An amputation wound would be massive, severing major veins and arterys, and likely done with dirty equipment. Why were they preferable to cleaning and bandaging the original wound?
I'm not an actual historian but I have a great interest in the Medieval Ages and realism for my DnD campaigns. I've touched upon this subject before, and hopefully the sources I have collected myself along with my recollections can serve as a foot-note until an actual historian can answer your question.
I'm going to challenge the assumption that amputations were considered safer. For example Ambroise Paré (c. 1510 – 20 December 1590, a French barber surgeon who served in that role for kings Henry II, Francis II, Charles IX and Henry III), says in his book Ambroise Paré IV: the early history of artificial limbs^(1) that patients with amputations were rare because most of them could not survive. Marit Van Cant (PhD researcher in Osteological Archeology at Brussels Heritage Lab) in her book - 9 Surviving Amputations: A Case of a Late-Medieval Femoral Amputation in the Rural Community of Moorsel (Belgium)^(2) - recounts the rarity of transfemoral amputations (that is, above the knee) and people surviving them, with her work mostly exploring the osteological evidence of a specific woman who seemingly survived one.
In an engraving in Vienna printed in Antwerp around 1560, a man is depicted with a bent-knee peg with four legs as a platform, meaning his leg is not amputated but instead leveraged as such (image example). Similarly, in another engraving from same place and time, a man is depicted with a bent-knee peg and a cane. Hieronymus Bosch, a dutch painter from Brabant (c. 1450 – 9 August 1516), similarly depicted people with many alternatives to amputation as you can view here. Yet again, here is a painting by Pieter Brugel the Elder (1525-69), showing people in a gathering some of which are on crutches or other similar devices.

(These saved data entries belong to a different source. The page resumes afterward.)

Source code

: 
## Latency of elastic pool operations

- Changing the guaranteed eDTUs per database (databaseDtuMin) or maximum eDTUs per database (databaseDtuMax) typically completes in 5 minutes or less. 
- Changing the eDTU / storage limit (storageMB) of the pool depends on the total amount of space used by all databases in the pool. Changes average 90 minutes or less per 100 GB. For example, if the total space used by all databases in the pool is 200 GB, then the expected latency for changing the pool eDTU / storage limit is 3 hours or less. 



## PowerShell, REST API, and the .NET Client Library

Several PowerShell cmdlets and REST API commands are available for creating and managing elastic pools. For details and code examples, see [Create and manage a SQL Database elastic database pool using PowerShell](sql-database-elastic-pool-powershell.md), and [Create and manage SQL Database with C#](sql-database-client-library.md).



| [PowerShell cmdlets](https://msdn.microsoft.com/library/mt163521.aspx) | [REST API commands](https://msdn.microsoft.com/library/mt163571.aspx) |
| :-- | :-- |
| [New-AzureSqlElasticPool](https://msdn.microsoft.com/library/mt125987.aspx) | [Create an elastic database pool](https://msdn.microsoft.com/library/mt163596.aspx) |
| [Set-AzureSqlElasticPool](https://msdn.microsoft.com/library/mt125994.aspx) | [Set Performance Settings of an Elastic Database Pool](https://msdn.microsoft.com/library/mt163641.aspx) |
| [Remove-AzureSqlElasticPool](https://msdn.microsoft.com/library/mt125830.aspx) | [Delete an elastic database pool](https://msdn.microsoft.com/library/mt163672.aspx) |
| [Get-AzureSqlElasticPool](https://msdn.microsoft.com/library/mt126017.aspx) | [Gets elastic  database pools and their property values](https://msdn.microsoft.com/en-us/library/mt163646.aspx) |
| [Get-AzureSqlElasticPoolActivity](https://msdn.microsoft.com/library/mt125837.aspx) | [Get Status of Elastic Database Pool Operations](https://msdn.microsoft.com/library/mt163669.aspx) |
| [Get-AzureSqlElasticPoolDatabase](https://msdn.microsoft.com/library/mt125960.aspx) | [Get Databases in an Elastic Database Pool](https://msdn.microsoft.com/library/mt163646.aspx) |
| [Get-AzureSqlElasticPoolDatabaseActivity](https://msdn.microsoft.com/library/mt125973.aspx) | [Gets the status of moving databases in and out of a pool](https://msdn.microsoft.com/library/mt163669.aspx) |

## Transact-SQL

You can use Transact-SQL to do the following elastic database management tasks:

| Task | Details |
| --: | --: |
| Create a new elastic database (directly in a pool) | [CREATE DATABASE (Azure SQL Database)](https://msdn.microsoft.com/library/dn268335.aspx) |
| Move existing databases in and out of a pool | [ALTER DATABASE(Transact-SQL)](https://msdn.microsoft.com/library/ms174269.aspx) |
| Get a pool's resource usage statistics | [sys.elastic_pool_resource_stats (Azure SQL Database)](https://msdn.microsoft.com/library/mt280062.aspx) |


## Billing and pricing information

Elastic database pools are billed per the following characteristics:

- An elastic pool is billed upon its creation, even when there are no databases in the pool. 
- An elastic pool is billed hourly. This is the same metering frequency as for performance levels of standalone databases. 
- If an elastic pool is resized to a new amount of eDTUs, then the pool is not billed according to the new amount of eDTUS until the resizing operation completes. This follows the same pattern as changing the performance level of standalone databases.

In his book Cyrurgia^(3) (Surgery) Henri de Mondeville (c. 1260 – 1316) - a surgeon to two kings of France, Philip IV and Louis X, respectively - goes into detail of when, where and how to amputate and was allegedly the first surgeon to practice ligation of arteries (something that is documented in the chapter of amputation of limbs). In surgery, a ligature consists of a piece of thread (suture) tied around an anatomical structure, usually a blood vessel or another hollow structure to shut it off. Henri states that amputation occurs only when gangrene that has resisted all other treatments take place. Here, the book explains that to stop the rot to advance, you cut at the next joint; for example, if the rot takes root by the hand, amputate by the wrist, or if rot appears by the wrist, cut above the elbow. Interestingly enough, Henri claims that you cannot live an amputation above the elbow (i.e. if gangrene has spread to your upper arms) or above the knee (with gangrene to your thighs).
All of this is to say, the notion that amputations were preferred does not seem to be true; indeed, instead it seems amputations would serve as a last resort.
Again, I'm not a historian, and if mods feel this answer does not meet their standard - in particular the ability (or lack there-of) to engage with the original poster through a broader understanding of the subject matter with up to date, contemporary sources - then feel free to remove this comment. I thought it might give a glimpse into the spirit of the question asked; but again, a real historian might shed some light on this.